Text:
--- start ---

Boxeur Des Rues is an Italian streetwear and sportswear brand founded in 2003 owned by Boxeur Des Rues & Malloy S.r.l. a company based in Segrate, Italy. The company is active in design, manufacturing, licensing and marketing of fashion and sports clothing and goods, such as shoes and accessories.

History 
Boxeur Des Rues literally means "street fighting boxer". The brand is inspired by the world of Savate, the French boxing born by the fusion of traditional western boxing techniques and oriental Martial arts, that was learned by French sailors returning from the various ports of Far East and Southeast Asia at the beginning of the 19th century. Subsequently, these techniques merged with each other, evolving and beginning to be used in frequent street raids. Later in Marseille, the most important and toughest European port, numerous illegal combat circles (the "Fight Clubs") were born with a large round of betting around them. From here the name "Boxeur Des Rues": true sportsmen, born and raised on the streets. The brand is actually an expression of the fusion of "streetwear" and "sportswear".

--- end ---

Material:
--- start ---

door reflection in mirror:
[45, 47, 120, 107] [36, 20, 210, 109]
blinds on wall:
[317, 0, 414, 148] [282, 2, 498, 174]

--- end ---

To be done:
(a) Answer these questions using the text about Boxeur Des Rues:
(i) In what year was the brand founded?
(ii) In which town is the owning company based?
(iii) Which city does the text describe as the most important and toughest European port?
(b) Summarize the text about Boxeur Des Rues in two sentences.

Correct answers:
(a)
(i) 2003
(ii) Segrate, Italy
(iii) Marseille

(b) Boxeur Des Rues is an Italian streetwear and sportswear brand founded in 2003 and owned by Boxeur Des Rues & Malloy S.r.l. of Segrate, which designs, manufactures, licenses and markets clothing, shoes and accessories. Its name means "street fighting boxer," and it draws on Savate, a French style of boxing that later fed illegal fight circles in Marseille.